--- Records for this exercise Enclosed Below ---

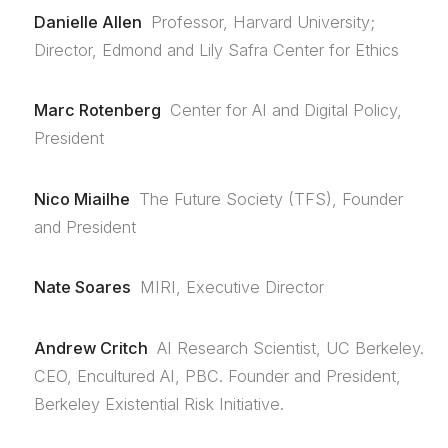
Danielle Allen
Professor, Harvard University;
Director, Edmond and Lily Safra Center for Ethics
Marc Rotenberg
Center for AI and Digital Policy,
President
Nico Miailhe
The Future Society (TFS), Founder
and President
Nate Soares
MIRI, Executive Director
Andrew Critch
AI Research Scientist, UC Berkeley.
CEO, Encultured AI, PBC. Founder and President,
Berkeley Existential Risk Initiative.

--- End of Enclosed Records for this exercise ---

• Problem details: All entries should be restated word for word; no images belong in the copy.

• Solution for this task:
Danielle Allen
Professor, Harvard University;
Director, Edmond and Lily Safra Center for Ethics
Marc Rotenberg
Center for AI and Digital Policy,
President
Nico Miailhe
The Future Society (TFS), Founder
and President
Nate Soares
MIRI, Executive Director
Andrew Critch
AI Research Scientist, UC Berkeley.
CEO, Encultured AI, PBC. Founder and President,
Berkeley Existential Risk Initiative.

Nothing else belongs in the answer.